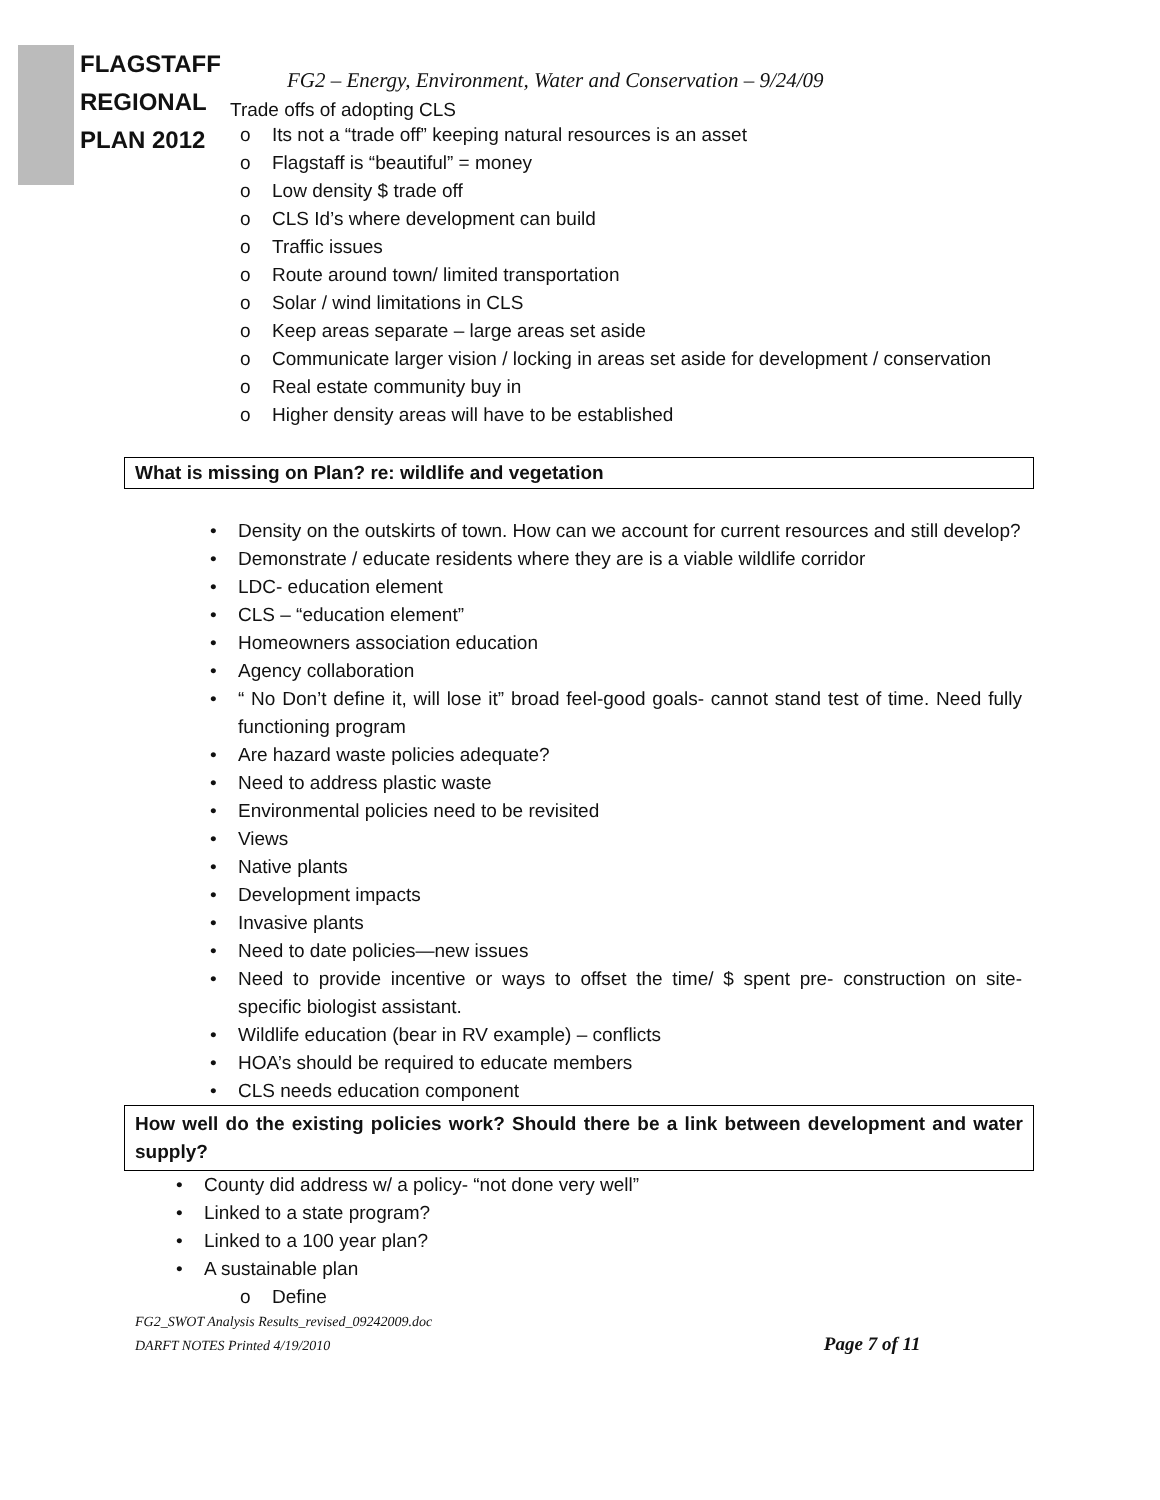FLAGSTAFF
REGIONAL
PLAN 2012
FG2 – Energy, Environment, Water and Conservation – 9/24/09
Trade offs of adopting CLS
o Its not a “trade off” keeping natural resources is an asset
o Flagstaff is “beautiful” = money
o Low density $ trade off
o CLS Id’s where development can build
o Traffic issues
o Route around town/ limited transportation
o Solar / wind limitations in CLS
o Keep areas separate – large areas set aside
o Communicate larger vision / locking in areas set aside for development / conservation
o Real estate community buy in
o Higher density areas will have to be established
What is missing on Plan? re: wildlife and vegetation
• Density on the outskirts of town. How can we account for current resources and still develop?
• Demonstrate / educate residents where they are is a viable wildlife corridor
• LDC- education element
• CLS – “education element”
• Homeowners association education
• Agency collaboration
• “ No Don’t define it, will lose it” broad feel-good goals- cannot stand test of time. Need fully functioning program
• Are hazard waste policies adequate?
• Need to address plastic waste
• Environmental policies need to be revisited
• Views
• Native plants
• Development impacts
• Invasive plants
• Need to date policies—new issues
• Need to provide incentive or ways to offset the time/ $ spent pre- construction on site- specific biologist assistant.
• Wildlife education (bear in RV example) – conflicts
• HOA’s should be required to educate members
• CLS needs education component
How well do the existing policies work? Should there be a link between development and water supply?
• County did address w/ a policy- “not done very well”
• Linked to a state program?
• Linked to a 100 year plan?
• A sustainable plan
o Define
FG2_SWOT Analysis Results_revised_09242009.doc
DARFT NOTES Printed 4/19/2010 Page 7 of 11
------------------------------------
■ **AIM OF THE EXERCISE**
Skip the images and restate each record above word for word.

■ **EXERCISE RESULT**
FLAGSTAFF
REGIONAL
PLAN 2012
FG2 – Energy, Environment, Water and Conservation – 9/24/09
Trade offs of adopting CLS
o Its not a “trade off” keeping natural resources is an asset
o Flagstaff is “beautiful” = money
o Low density $ trade off
o CLS Id’s where development can build
o Traffic issues
o Route around town/ limited transportation
o Solar / wind limitations in CLS
o Keep areas separate – large areas set aside
o Communicate larger vision / locking in areas set aside for development / conservation
o Real estate community buy in
o Higher density areas will have to be established
What is missing on Plan? re: wildlife and vegetation
• Density on the outskirts of town. How can we account for current resources and still develop?
• Demonstrate / educate residents where they are is a viable wildlife corridor
• LDC- education element
• CLS – “education element”
• Homeowners association education
• Agency collaboration
• “ No Don’t define it, will lose it” broad feel-good goals- cannot stand test of time. Need fully functioning program
• Are hazard waste policies adequate?
• Need to address plastic waste
• Environmental policies need to be revisited
• Views
• Native plants
• Development impacts
• Invasive plants
• Need to date policies—new issues
• Need to provide incentive or ways to offset the time/ $ spent pre- construction on site- specific biologist assistant.
• Wildlife education (bear in RV example) – conflicts
• HOA’s should be required to educate members
• CLS needs education component
How well do the existing policies work? Should there be a link between development and water supply?
• County did address w/ a policy- “not done very well”
• Linked to a state program?
• Linked to a 100 year plan?
• A sustainable plan
o Define
FG2_SWOT Analysis Results_revised_09242009.doc
DARFT NOTES Printed 4/19/2010 Page 7 of 11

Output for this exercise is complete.